Built on Nobel Prize-winning foundations
Willow is built from superconducting quantum circuits , a field of research rooted in the 1985 discovery of the macroscopic quantum effect. This foundational work earned John Clarke, Michel Devoret (now Chief Scientist at Google Quantum AI), and John Martinis the 2025 Nobel Prize in Physics. These superconducting qubits function like macroscopic “artificial atoms” and have become a leading platform for building fault-tolerant quantum computers due to their balance of performance and scalability.
Meeting the demands of ‘Quantum Echoes’
Achieving verifiable quantum advantage required running the complex Quantum Echoes algorithm. This algorithm places strong demands on the hardware, requiring a large set of quantum gates and a high volume of quantum measurements to extract the useful signal from background noise.
Google’s Willow chip, benefiting from continuous improvements, delivered best-in-class performance at the necessary scale. Key performance metrics across its 105-qubit array include:
- Single-qubit gate fidelities of 99.97%
- Entangling gate fidelities of 99.88%
- Readout fidelities of 99.5%
- All operating at unmatched speeds of tens to hundreds of nanoseconds
This high precision enabled the complex quantum interferences and entanglement needed for the Quantum Echoes algorithm, pushing the results beyond the capabilities of classical computers.
Unprecedented scale and speed
Beyond precision, the sheer speed of the Willow system was instrumental. It can perform millions of Quantum Echoes measurements in just tens of seconds. This speed allowed the team to perform a staggering one trillion measurements over the course of the project – a significant portion of all measurements ever performed on all quantum computers combined. Google describes this work as “one of the most complex experiments in the history of quantum computing”.

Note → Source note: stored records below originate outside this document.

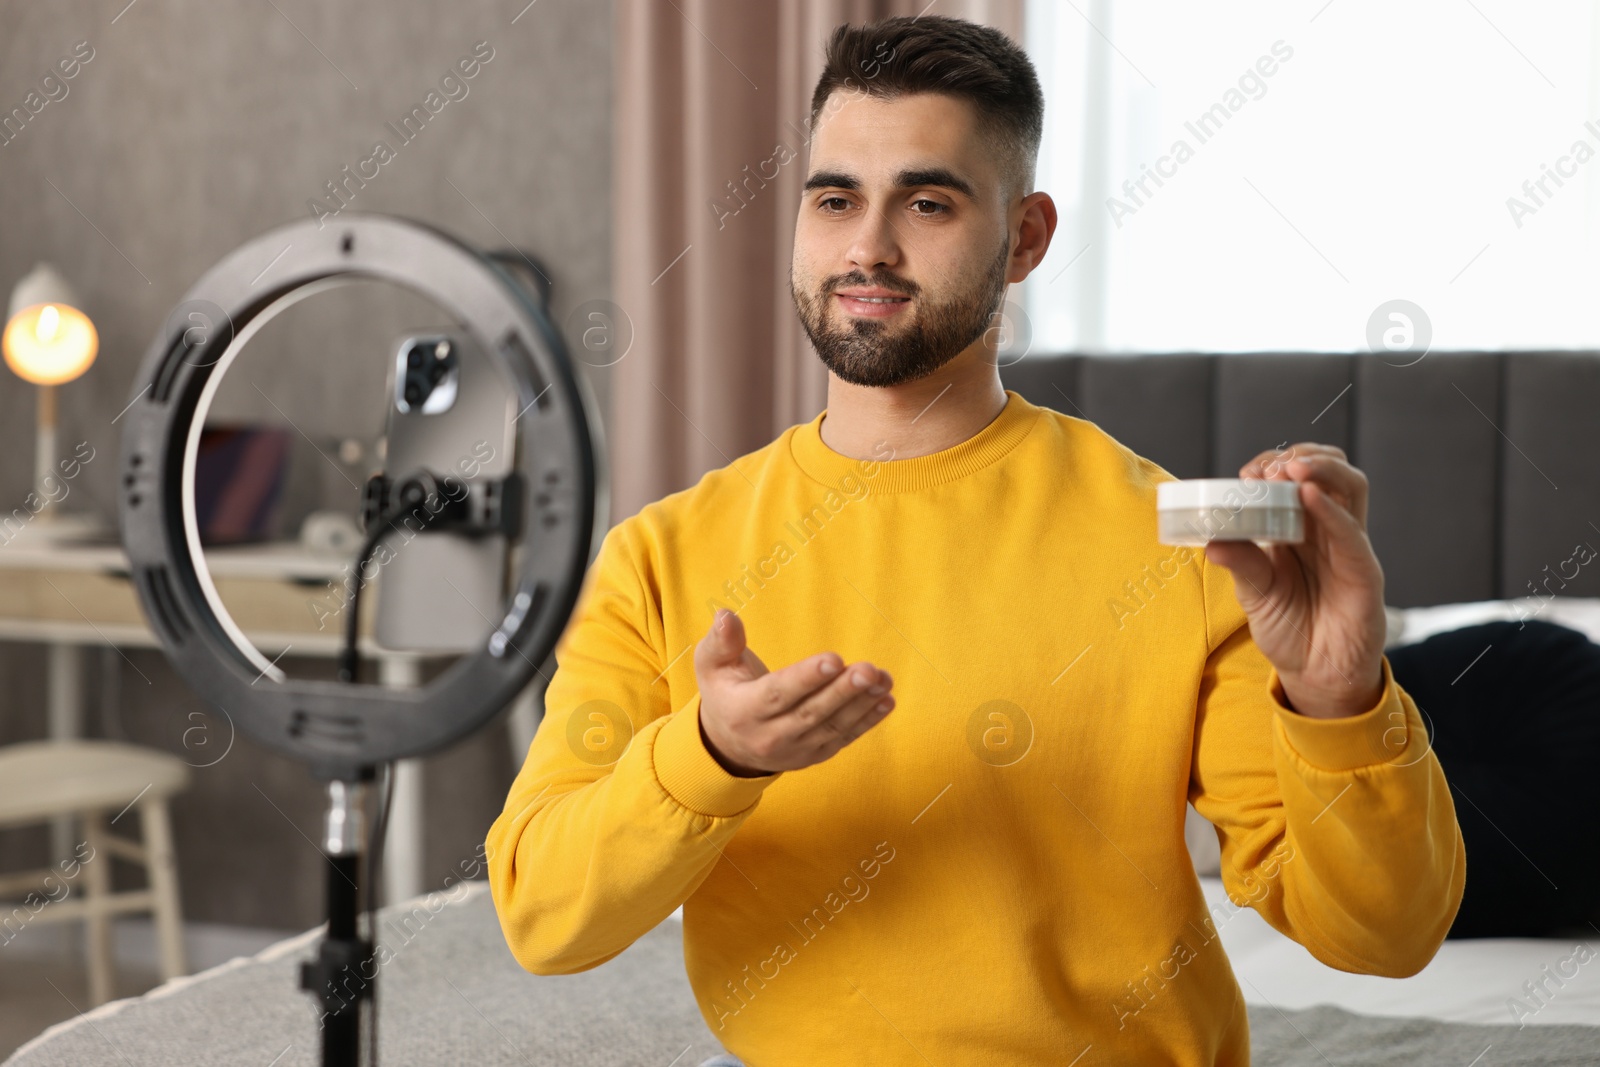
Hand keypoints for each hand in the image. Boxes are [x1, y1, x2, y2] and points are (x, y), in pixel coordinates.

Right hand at [694, 608, 895, 775]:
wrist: (728, 744)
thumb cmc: (725, 691)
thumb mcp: (711, 665)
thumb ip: (721, 641)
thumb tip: (726, 615)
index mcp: (742, 711)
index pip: (778, 694)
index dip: (806, 678)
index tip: (834, 658)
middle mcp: (769, 737)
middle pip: (811, 713)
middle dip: (843, 691)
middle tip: (869, 670)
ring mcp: (794, 750)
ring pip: (831, 727)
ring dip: (861, 704)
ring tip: (883, 680)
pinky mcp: (814, 756)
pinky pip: (842, 738)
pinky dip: (867, 721)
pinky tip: (886, 700)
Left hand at [1201, 444, 1386, 718]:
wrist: (1317, 675)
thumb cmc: (1289, 629)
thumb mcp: (1255, 593)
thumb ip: (1241, 563)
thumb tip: (1210, 541)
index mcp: (1299, 529)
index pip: (1296, 479)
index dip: (1274, 466)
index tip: (1247, 473)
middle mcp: (1327, 530)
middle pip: (1328, 472)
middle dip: (1299, 458)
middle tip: (1269, 468)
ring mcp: (1350, 546)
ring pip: (1350, 487)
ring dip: (1321, 469)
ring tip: (1290, 469)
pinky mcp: (1365, 571)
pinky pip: (1352, 532)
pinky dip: (1331, 510)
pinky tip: (1308, 496)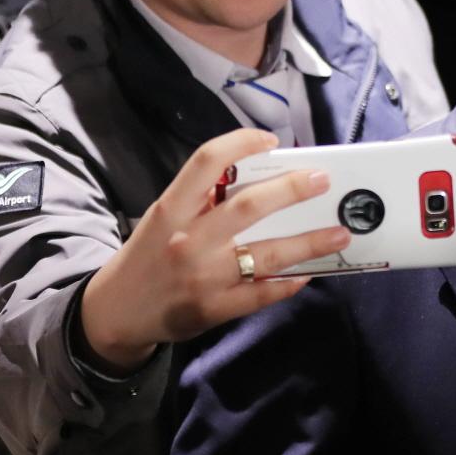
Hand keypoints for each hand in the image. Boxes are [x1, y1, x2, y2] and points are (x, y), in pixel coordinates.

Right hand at [80, 129, 343, 371]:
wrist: (115, 314)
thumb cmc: (148, 257)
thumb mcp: (161, 220)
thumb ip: (200, 202)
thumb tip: (260, 180)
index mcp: (171, 210)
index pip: (206, 162)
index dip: (241, 143)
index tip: (271, 140)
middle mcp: (188, 240)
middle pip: (248, 206)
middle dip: (291, 190)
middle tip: (322, 180)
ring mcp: (204, 277)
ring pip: (266, 253)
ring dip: (309, 242)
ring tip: (340, 232)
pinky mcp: (215, 309)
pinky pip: (262, 292)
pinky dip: (289, 282)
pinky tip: (308, 273)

This demonstration of verifiable quantum advantage marks another crucial step on Google’s Quantum AI Roadmap toward building a fault-tolerant quantum computer. Having already achieved milestones like beyond-classical computation (2019) and an error correction prototype (2023), the team is now focused on reaching Milestone 3: a long-lived logical qubit. While acknowledging the significant challenges ahead, Google remains committed to pushing the boundaries of quantum hardware.